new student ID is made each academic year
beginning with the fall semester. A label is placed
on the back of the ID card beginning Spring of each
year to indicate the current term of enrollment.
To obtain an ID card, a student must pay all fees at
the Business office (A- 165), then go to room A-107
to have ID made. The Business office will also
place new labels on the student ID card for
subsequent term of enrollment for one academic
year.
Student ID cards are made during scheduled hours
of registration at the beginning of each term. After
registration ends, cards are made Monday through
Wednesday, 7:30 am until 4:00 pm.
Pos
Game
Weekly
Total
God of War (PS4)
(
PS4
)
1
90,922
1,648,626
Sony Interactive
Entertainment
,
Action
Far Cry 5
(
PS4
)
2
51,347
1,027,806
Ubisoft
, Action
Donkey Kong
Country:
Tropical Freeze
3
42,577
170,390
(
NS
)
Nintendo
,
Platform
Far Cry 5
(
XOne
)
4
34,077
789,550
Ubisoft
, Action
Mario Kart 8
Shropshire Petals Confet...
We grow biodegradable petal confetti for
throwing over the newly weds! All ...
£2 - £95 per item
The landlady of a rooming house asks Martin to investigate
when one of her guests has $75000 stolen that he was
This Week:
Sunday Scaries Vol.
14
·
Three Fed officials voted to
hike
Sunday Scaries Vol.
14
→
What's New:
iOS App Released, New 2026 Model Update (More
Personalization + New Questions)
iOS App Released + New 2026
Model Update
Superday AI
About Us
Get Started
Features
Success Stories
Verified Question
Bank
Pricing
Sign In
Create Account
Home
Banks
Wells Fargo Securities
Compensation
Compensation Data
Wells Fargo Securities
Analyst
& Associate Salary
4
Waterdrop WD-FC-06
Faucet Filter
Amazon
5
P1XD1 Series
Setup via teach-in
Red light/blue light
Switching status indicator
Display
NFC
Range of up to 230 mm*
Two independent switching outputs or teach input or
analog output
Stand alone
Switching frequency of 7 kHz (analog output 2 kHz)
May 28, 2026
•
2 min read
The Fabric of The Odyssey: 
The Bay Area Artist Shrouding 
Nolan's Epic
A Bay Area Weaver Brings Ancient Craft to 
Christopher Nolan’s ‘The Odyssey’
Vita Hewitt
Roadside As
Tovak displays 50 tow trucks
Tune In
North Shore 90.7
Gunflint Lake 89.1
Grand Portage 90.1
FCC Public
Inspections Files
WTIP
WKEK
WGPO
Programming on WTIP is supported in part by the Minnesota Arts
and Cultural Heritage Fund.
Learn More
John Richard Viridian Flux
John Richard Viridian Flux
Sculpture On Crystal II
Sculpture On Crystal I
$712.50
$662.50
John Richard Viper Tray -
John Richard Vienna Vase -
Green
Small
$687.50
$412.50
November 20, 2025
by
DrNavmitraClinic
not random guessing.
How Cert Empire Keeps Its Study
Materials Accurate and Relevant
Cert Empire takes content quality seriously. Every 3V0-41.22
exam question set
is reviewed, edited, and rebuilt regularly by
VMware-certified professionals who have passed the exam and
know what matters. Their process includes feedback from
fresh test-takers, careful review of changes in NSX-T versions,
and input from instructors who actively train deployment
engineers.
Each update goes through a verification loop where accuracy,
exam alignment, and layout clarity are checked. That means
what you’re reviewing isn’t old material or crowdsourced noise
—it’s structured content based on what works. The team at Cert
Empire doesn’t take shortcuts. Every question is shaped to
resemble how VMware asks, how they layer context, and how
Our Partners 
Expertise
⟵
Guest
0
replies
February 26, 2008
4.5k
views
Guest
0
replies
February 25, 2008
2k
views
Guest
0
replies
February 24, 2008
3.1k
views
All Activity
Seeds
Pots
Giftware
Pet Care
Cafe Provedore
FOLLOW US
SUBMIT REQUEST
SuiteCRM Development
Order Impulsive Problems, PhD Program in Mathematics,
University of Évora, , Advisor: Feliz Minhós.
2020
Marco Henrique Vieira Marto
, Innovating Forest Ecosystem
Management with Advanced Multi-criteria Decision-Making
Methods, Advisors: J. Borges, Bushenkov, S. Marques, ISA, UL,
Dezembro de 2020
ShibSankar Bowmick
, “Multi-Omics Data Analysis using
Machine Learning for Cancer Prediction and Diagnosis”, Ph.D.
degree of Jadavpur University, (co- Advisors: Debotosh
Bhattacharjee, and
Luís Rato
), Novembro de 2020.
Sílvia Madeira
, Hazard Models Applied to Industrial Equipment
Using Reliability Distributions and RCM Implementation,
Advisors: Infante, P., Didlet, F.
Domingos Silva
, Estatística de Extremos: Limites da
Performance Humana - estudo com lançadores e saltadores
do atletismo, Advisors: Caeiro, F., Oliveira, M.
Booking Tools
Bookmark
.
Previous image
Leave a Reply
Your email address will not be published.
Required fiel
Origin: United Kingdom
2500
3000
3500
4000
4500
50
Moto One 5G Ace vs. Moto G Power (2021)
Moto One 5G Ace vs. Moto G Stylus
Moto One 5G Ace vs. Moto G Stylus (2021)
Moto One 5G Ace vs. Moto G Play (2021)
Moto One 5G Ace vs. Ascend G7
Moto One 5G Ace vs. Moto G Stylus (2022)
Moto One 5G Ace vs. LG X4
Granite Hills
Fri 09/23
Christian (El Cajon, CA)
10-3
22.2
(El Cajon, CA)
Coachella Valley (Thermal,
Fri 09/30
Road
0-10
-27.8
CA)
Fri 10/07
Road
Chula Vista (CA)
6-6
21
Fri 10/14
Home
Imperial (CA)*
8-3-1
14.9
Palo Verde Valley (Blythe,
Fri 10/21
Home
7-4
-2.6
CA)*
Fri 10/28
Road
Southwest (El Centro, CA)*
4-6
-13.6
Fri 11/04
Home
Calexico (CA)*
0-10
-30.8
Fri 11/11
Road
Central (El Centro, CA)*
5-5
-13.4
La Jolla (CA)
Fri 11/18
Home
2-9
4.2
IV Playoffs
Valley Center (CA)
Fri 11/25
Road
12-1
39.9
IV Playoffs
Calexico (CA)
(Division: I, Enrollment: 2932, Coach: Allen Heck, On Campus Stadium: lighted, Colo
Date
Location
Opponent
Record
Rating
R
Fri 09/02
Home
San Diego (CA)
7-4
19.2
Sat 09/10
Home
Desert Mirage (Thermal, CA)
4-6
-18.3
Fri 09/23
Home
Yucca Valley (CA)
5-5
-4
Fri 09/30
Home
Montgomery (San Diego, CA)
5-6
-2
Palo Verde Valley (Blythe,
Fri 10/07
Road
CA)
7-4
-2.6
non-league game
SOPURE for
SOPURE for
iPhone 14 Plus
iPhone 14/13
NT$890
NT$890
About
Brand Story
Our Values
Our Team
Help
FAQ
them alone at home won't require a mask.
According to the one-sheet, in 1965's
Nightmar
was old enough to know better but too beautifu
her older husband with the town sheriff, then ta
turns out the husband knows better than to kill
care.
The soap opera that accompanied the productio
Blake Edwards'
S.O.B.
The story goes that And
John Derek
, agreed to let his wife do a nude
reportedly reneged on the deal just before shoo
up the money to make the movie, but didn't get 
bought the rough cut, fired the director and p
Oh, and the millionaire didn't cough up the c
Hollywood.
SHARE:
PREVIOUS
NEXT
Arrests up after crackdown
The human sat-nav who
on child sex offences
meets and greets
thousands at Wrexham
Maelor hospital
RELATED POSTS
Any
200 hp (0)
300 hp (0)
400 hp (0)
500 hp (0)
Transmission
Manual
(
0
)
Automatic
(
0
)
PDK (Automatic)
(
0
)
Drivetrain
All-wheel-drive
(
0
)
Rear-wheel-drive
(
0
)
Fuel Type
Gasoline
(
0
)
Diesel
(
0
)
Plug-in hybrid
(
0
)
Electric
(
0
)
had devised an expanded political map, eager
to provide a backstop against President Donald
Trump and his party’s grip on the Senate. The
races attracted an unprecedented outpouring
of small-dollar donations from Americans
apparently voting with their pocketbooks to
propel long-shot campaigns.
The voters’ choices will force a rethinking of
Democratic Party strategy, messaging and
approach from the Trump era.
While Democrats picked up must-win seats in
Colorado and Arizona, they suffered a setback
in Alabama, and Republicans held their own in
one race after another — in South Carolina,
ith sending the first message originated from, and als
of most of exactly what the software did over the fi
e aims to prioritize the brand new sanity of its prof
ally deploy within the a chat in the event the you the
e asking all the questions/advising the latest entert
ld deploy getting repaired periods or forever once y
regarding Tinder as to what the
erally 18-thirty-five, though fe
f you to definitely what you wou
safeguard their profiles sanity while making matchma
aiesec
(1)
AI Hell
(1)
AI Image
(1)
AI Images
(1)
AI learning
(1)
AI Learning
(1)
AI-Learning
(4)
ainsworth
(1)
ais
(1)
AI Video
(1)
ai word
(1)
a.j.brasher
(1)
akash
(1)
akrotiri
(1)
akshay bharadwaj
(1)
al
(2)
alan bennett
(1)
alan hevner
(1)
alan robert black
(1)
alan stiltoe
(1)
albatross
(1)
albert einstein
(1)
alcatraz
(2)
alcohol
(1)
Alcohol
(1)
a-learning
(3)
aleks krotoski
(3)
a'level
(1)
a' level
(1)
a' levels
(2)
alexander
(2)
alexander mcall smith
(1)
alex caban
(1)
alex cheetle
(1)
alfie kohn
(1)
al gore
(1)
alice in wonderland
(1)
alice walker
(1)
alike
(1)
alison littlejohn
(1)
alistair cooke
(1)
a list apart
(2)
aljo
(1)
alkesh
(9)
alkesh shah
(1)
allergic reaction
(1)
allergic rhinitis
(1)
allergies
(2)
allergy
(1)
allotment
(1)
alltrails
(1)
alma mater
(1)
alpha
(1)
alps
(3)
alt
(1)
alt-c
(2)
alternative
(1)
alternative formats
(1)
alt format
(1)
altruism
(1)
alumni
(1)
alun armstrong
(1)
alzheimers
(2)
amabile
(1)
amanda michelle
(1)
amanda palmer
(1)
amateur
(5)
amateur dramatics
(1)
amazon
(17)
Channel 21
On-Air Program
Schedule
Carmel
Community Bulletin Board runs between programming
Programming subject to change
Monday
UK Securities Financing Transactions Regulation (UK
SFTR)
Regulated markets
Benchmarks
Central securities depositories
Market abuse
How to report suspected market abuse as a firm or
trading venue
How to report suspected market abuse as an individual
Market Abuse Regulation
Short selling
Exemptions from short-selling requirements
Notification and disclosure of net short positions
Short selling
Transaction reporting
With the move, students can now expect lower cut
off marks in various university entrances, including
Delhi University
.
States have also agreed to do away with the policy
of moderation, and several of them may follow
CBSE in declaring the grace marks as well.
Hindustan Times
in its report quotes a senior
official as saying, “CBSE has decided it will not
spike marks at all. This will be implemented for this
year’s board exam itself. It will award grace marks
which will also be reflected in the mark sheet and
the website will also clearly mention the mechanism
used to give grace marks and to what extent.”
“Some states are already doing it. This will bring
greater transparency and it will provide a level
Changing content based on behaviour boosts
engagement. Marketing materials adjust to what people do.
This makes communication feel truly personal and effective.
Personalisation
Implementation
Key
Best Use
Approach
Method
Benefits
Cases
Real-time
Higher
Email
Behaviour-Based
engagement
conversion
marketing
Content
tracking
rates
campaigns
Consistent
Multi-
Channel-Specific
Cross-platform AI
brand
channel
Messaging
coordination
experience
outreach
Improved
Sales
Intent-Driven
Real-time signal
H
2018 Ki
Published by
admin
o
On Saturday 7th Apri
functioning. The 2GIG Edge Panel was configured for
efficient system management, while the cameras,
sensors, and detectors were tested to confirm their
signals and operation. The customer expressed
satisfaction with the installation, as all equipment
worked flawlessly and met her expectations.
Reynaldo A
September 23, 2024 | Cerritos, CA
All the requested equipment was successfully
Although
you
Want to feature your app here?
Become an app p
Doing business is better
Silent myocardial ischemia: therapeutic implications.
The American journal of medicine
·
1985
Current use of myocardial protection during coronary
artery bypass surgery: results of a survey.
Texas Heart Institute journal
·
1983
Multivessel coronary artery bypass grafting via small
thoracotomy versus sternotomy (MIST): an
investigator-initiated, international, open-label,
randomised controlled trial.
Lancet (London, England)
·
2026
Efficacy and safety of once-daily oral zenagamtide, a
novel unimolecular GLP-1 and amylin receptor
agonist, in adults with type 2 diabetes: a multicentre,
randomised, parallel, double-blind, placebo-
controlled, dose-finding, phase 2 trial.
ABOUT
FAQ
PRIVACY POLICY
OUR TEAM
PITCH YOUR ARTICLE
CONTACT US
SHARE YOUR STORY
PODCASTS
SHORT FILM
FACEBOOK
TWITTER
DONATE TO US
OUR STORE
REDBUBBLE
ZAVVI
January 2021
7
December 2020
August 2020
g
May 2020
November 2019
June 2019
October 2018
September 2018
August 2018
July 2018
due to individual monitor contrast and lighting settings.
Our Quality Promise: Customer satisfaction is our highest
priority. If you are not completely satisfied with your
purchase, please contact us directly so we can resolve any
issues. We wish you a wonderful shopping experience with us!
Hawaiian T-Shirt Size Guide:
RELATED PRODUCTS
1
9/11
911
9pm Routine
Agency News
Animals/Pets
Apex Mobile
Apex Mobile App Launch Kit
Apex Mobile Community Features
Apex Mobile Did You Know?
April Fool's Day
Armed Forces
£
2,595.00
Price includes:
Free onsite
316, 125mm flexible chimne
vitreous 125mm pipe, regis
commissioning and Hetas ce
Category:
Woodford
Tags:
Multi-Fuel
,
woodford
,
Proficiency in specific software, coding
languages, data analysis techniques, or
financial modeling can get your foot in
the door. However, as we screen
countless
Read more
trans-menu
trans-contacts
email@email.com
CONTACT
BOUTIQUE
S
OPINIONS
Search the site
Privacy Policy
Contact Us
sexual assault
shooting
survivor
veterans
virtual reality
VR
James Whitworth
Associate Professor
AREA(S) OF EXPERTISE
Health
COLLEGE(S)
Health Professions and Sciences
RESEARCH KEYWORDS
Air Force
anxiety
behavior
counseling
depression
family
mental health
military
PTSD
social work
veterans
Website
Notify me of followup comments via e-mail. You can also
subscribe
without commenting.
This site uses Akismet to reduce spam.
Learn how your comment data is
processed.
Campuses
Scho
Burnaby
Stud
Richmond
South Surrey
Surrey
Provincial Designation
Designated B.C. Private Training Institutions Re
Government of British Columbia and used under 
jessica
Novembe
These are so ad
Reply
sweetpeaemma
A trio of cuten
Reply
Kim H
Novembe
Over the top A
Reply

——

> _Work instruction_
Task for the records above: copy every line in which the word "journal" occurs.

> _Response box_
The American journal of medicine
Texas Heart Institute journal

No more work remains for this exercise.